## The problem
Copy everything from the start of the rows down to the line that contains "Dot at: (325, 159)", both included, and raise by 38 each coordinate of the matched point positions, leaving the poses and the first dot line of each row unchanged.

## Input
★ ★ ★ ★

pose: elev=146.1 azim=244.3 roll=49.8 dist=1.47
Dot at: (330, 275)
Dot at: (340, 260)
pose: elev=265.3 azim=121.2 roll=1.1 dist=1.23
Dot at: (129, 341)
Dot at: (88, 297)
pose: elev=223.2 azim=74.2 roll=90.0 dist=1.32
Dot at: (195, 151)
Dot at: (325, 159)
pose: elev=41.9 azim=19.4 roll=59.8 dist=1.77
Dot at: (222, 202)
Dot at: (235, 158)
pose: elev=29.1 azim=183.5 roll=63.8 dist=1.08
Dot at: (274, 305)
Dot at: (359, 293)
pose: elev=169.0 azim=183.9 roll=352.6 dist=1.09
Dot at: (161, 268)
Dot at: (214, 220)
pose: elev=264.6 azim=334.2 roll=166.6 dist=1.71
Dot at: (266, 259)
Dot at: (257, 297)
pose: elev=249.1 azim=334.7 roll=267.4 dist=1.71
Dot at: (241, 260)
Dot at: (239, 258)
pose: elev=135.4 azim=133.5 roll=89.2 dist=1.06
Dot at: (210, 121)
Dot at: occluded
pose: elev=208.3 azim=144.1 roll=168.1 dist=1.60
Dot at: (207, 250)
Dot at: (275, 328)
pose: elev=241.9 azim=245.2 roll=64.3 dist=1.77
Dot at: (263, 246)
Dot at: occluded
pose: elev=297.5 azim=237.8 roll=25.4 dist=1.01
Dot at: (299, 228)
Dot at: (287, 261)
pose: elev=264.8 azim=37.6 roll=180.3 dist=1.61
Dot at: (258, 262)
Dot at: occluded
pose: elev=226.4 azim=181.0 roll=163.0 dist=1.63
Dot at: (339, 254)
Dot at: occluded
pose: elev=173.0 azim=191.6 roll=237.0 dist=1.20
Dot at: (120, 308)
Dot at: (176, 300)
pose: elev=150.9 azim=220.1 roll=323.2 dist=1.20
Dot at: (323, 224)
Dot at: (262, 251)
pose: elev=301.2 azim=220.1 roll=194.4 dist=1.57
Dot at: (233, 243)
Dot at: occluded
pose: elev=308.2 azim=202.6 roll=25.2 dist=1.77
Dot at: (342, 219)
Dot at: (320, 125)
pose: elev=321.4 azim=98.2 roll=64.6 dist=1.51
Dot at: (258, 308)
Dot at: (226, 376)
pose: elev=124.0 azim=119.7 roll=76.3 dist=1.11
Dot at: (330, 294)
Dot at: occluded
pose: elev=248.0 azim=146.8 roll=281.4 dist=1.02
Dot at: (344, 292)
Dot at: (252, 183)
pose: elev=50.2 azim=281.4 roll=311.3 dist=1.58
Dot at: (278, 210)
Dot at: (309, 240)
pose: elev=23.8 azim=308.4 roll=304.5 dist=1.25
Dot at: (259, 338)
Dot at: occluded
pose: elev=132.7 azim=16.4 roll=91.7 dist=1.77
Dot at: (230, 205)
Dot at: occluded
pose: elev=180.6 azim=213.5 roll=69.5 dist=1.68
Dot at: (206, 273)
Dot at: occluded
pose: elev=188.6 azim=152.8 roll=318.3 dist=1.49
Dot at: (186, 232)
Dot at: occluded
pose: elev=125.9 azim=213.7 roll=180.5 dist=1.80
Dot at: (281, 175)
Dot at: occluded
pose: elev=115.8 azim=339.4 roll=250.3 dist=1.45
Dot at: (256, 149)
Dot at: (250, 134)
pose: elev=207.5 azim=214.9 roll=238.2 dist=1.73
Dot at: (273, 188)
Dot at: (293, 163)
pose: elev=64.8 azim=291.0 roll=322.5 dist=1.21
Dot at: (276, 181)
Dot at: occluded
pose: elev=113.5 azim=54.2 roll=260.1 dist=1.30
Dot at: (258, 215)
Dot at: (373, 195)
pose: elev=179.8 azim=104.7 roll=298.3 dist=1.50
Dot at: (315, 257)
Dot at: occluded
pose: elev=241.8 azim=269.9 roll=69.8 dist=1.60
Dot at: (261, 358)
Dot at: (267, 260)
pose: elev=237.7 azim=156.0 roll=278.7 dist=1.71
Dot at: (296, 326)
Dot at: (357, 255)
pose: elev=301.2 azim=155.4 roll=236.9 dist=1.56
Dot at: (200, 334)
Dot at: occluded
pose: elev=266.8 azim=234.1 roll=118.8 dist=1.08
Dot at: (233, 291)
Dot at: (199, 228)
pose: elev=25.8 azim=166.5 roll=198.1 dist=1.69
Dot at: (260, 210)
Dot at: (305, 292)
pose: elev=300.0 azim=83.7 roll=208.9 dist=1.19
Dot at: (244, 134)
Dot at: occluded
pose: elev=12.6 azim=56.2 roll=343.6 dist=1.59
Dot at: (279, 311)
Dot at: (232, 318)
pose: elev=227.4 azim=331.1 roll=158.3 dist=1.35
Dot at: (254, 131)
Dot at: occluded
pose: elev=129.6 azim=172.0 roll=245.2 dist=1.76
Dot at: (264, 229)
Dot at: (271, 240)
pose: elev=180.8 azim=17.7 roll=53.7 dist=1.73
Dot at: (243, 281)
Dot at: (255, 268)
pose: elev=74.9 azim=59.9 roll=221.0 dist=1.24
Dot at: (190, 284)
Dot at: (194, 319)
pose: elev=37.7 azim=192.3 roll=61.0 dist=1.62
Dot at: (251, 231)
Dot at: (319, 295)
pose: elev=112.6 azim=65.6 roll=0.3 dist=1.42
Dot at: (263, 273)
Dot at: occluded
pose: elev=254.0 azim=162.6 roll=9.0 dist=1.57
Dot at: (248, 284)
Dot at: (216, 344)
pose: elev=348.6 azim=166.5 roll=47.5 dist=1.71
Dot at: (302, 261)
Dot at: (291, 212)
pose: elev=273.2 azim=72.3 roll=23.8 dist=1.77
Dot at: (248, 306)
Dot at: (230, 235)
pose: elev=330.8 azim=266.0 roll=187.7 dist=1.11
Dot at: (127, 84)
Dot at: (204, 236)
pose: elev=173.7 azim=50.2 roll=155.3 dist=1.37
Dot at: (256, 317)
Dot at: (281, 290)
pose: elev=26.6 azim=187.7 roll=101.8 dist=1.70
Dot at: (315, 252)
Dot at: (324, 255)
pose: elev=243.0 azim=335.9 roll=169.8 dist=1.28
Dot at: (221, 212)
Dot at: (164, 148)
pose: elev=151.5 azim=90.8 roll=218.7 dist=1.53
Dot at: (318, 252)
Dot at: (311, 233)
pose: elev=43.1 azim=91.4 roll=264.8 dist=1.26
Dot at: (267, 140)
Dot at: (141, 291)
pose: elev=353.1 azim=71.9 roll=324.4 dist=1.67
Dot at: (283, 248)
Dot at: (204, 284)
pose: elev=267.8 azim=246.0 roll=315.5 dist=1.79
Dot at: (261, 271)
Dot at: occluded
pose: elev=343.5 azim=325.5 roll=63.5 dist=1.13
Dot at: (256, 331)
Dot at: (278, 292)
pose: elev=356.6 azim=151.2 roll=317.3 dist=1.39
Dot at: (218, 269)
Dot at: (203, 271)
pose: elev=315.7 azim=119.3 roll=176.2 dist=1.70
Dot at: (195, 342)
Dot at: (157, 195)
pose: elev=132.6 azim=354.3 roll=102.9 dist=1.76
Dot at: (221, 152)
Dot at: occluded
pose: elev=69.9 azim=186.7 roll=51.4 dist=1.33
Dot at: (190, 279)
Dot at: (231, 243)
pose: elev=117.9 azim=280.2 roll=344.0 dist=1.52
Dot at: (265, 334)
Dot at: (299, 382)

★ ★ ★ ★

## Output of the exercise
pose: elev=146.1 azim=244.3 roll=49.8 dist=1.47
Dot at: (330, 275)
Dot at: (378, 298)
pose: elev=265.3 azim=121.2 roll=1.1 dist=1.23
Dot at: (129, 341)
Dot at: (126, 335)
pose: elev=223.2 azim=74.2 roll=90.0 dist=1.32
Dot at: (195, 151)
Dot at: (363, 197)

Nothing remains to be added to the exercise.